[PROBLEM STATEMENT] Transcribe exactly the line that contains "of beam-switching mode" and every line after it through the end of the records, with nothing else.
INPUT MATERIAL Start Marker
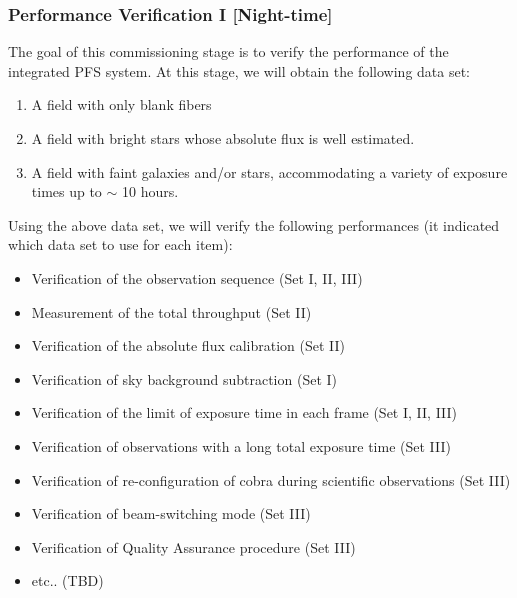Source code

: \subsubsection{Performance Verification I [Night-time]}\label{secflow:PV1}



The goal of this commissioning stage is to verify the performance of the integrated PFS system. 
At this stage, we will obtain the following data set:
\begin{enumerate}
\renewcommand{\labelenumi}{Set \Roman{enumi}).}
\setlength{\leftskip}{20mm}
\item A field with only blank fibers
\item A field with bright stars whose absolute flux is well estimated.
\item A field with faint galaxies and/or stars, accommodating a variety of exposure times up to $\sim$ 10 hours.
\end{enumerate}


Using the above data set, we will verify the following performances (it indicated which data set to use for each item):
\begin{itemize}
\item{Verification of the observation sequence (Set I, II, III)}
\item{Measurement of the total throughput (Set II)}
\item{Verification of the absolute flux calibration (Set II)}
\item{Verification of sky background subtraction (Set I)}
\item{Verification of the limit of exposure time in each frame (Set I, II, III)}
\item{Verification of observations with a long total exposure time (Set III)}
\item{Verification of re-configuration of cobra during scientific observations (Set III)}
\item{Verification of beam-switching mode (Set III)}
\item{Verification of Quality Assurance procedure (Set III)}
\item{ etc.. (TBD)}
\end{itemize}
INPUT MATERIAL End Marker
[ANSWER SPACE]
\item{Verification of beam-switching mode (Set III)}
\item{Verification of Quality Assurance procedure (Set III)}
\item{ etc.. (TBD)}
\end{itemize}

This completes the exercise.